Last but not least, experiment with the DefaultBufferSize and DefaulBufferMaxRows properties. You'll need to monitor your package's "Buffers Spooled" performance counter using Perfmon.exe, and adjust the buffer sizes upwards until you see buffers being spooled (paged to disk), then back off a little.
Point 8 is especially important on very large datasets, since you can only achieve a minimally logged bulk insert operation if:
The destination table is empty, and
The table is locked for the duration of the load operation.
The database is in Simply / Bulk Logged recovery mode.
This means that subesquent bulk loads a table will always be fully logged, so you want to get as much data as possible into the table on the first data load.
Finally, if you can partition you destination table and then load the data into each partition in parallel, you can achieve up to 2.5 times faster load times, though this isn't usually a feasible option out in the wild.
If you've ruled out network latency, your most likely culprit (with real quantities of data) is your pipeline organisation. Specifically, what transformations you're doing along the pipeline.
Data transformations come in four flavours:
streaming (entirely in-process/in-memory)
non-blocking (but still using I/O, e.g. lookup, oledb commands)
semi-blocking (blocks a pipeline partially, but not entirely, e.g. merge join)

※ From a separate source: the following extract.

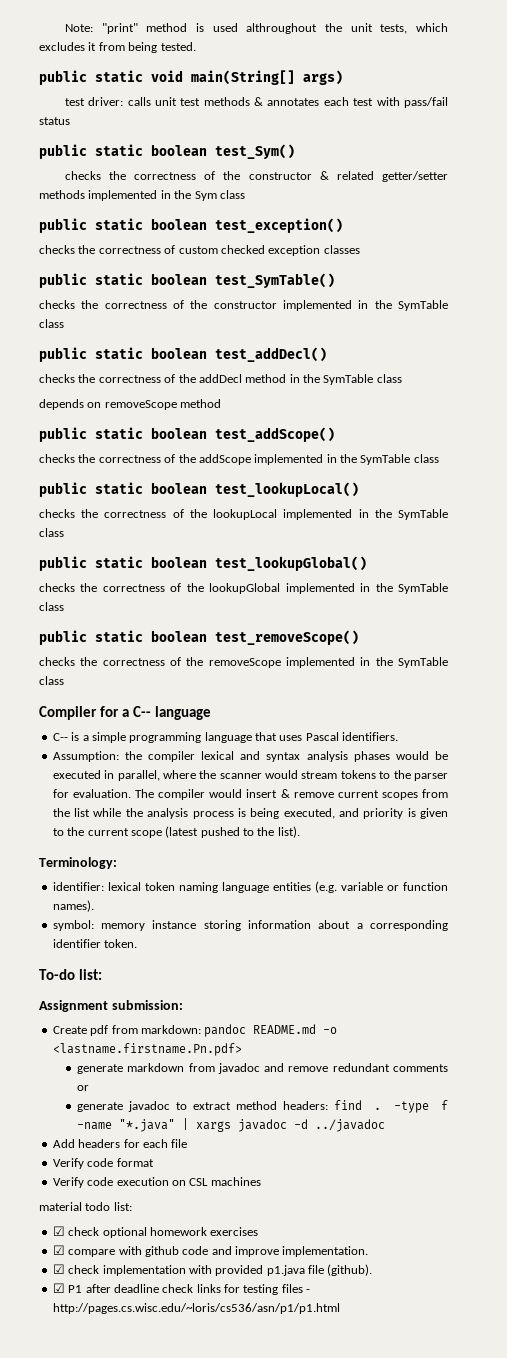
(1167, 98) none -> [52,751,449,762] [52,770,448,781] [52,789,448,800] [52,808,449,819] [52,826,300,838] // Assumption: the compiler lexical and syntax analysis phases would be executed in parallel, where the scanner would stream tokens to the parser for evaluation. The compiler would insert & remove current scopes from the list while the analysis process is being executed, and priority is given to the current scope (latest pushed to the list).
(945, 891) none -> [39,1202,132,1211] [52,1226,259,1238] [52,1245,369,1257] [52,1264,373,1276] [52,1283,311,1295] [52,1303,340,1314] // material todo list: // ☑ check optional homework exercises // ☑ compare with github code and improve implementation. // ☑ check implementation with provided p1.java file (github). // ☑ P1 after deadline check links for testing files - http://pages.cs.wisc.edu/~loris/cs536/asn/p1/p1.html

blocking (blocks a pipeline until it's entirely received, e.g. sort, aggregate)
If you've a few blocking transforms, that will significantly mash your performance on large datasets. Even semi-blocking, on unbalanced inputs, will block for long periods of time.
In my experience the biggest performance factor in SSIS is Network Latency. A package running locally on the server itself runs much faster than anything else on the network. Beyond that I can't think of any reasons why the speed would be drastically different. Running SQL Profiler for a few minutes may yield some clues there.
CozyRoc over at MSDN forums pointed me in the right direction ...
- used the SSMS / Management / Activity Monitor and spotted lots of TRANSACTION entries
- got me thinking, read up on the Ole Db connector and unchecked the Table Lock
- WHAM ... data loads fine :-)
Still don't understand why it works fine on my laptop d/b, and stalls on the test server ?
- I was the only person using the test d/b, so it's not as if there should have been any contention for the tables ??